Dr. Khoroshilov was not satisfied with the conclusion that dry fasting is harmless; he was interested in whether it is beneficial. He obtained an affirmative answer to this question in the course of the same work carried out in clinical settings, where he subjected patients already undergoing a course of water fasting to a short dry fast (1–3 days). At the end of his doctoral dissertation there is a list of diseases for which the author recommends combined fasting (dry followed by water fasting). (see details)
Today you can often hear that one day of dry fasting is as effective as three days of water fasting, but no one gives the original source of this information. We are pleased to inform you that the first person to make this statement was Dr. Khoroshilov in 1994.

**LISTED ENTRIES**.


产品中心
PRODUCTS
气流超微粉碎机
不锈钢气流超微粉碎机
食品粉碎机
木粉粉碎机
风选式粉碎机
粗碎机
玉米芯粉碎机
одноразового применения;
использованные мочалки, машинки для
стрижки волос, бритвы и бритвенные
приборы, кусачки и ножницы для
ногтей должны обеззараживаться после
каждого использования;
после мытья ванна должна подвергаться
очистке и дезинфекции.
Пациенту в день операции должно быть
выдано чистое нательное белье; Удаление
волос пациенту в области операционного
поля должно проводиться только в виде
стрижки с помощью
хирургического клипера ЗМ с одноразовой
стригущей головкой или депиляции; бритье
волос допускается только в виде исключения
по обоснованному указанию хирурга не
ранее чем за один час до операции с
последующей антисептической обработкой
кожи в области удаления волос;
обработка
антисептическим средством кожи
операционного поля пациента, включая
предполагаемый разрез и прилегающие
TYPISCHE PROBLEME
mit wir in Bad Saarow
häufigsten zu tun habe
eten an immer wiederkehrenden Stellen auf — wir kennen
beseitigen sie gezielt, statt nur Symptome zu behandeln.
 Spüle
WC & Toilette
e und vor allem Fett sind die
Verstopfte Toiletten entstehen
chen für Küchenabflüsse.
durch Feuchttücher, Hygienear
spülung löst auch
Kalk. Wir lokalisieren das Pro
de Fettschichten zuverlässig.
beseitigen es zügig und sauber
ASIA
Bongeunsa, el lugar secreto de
==
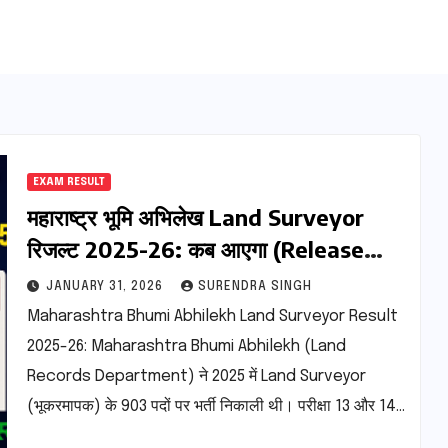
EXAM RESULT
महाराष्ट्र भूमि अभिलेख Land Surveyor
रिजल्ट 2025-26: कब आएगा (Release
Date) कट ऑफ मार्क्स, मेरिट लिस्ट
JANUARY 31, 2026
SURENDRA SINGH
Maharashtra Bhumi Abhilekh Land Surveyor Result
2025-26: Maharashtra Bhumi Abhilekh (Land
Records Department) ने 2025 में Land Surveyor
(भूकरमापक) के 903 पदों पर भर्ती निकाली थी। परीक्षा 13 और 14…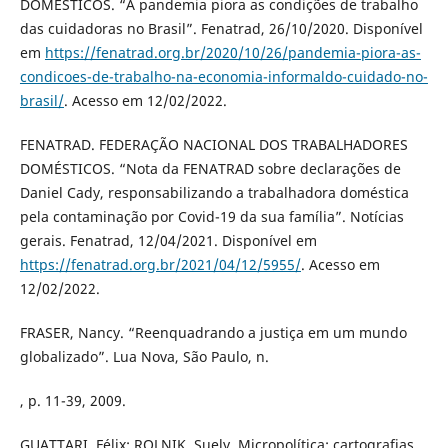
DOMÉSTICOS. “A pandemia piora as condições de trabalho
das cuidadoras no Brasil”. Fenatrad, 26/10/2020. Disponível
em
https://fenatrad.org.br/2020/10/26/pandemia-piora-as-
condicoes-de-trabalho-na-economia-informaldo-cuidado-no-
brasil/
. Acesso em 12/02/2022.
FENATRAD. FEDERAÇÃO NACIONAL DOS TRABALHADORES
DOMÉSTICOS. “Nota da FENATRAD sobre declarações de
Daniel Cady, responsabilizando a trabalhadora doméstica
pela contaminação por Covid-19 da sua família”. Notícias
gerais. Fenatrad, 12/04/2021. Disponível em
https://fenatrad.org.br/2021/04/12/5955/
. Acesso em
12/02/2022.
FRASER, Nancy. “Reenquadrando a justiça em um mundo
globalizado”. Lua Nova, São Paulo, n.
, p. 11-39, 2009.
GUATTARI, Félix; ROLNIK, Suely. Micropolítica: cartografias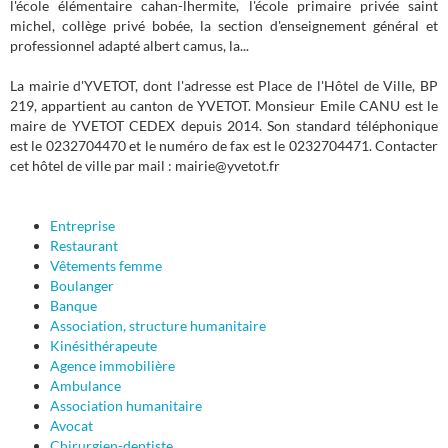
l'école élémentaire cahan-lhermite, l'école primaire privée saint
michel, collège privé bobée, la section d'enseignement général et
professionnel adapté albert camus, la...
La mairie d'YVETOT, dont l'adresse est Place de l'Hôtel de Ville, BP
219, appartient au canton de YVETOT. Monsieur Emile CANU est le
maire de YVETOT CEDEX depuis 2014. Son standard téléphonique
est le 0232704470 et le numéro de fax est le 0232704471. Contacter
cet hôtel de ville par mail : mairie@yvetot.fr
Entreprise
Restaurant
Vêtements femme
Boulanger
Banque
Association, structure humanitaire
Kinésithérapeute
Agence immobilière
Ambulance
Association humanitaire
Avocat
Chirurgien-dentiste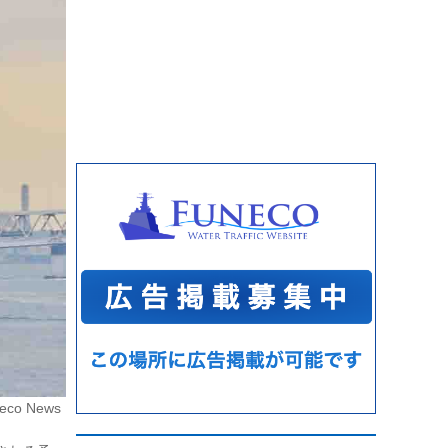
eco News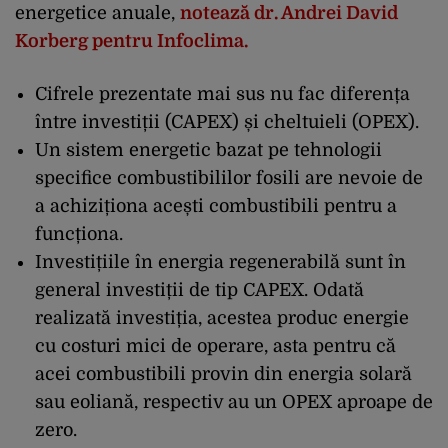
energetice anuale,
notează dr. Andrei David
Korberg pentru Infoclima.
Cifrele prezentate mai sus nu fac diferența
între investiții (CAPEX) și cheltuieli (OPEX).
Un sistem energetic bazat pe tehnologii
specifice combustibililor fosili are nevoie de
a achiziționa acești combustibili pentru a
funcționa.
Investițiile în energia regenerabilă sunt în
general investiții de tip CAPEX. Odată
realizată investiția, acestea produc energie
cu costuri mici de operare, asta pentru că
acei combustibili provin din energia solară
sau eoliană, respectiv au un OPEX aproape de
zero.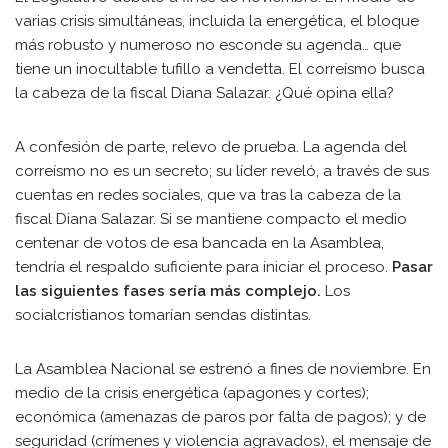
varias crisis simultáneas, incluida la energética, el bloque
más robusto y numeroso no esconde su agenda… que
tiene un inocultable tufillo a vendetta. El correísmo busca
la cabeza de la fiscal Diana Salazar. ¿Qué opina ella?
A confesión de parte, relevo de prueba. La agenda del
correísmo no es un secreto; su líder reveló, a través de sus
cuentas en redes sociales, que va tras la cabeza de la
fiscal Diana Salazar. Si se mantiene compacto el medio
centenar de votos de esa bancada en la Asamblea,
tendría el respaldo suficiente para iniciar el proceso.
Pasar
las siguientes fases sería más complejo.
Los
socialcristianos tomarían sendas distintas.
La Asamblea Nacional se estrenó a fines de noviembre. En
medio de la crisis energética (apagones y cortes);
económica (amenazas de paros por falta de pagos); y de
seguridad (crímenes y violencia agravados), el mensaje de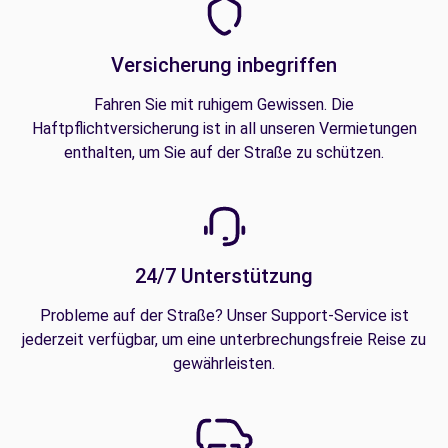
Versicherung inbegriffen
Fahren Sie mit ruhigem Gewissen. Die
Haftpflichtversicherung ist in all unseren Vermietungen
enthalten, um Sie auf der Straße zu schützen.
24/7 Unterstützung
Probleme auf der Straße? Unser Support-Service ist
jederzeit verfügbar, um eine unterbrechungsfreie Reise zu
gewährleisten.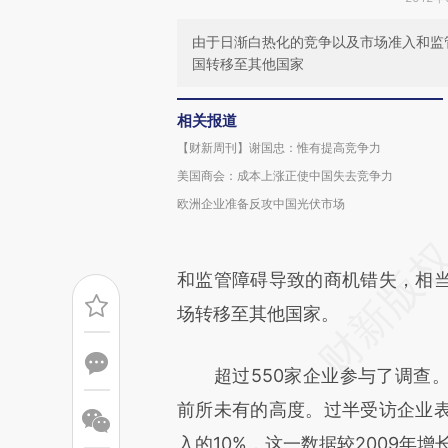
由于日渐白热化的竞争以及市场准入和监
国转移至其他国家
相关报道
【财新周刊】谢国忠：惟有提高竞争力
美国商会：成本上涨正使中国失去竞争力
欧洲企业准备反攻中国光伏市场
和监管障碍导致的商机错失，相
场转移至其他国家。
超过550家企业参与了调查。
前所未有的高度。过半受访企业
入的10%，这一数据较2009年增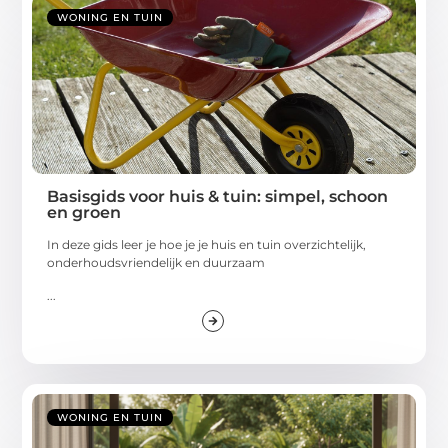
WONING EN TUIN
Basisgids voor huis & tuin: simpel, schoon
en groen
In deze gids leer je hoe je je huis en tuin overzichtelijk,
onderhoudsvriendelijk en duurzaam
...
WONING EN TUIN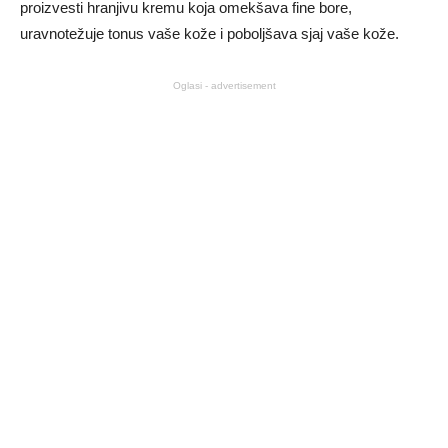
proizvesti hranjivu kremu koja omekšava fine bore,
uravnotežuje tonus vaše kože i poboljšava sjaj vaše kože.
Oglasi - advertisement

**LIST OF TASKS**.
a) Retype the passage on dry fasting from "Dr. Khoroshilov was" to "Khoroshilov in 1994.".
b) Name every kind of fasting mentioned in the passage on dry fasting.
The data have no connection to the passage on dry fasting.

**TASK-BY-TASK OUTPUTS**.
a)
Dr. Khoroshilov was not satisfied with the conclusion that dry fasting is harmless; he was interested in whether it is beneficial. He obtained an affirmative answer to this question in the course of the same work carried out in clinical settings, where he subjected patients already undergoing a course of water fasting to a short dry fast (1–3 days). At the end of his doctoral dissertation there is a list of diseases for which the author recommends combined fasting (dry followed by water fasting). (see details)
Today you can often hear that one day of dry fasting is as effective as three days of water fasting, but no one gives the original source of this information. We are pleased to inform you that the first person to make this statement was Dr. Khoroshilov in 1994.

b)
- Dry fasting
- Water fasting
- Combined fasting (dry followed by water fasting)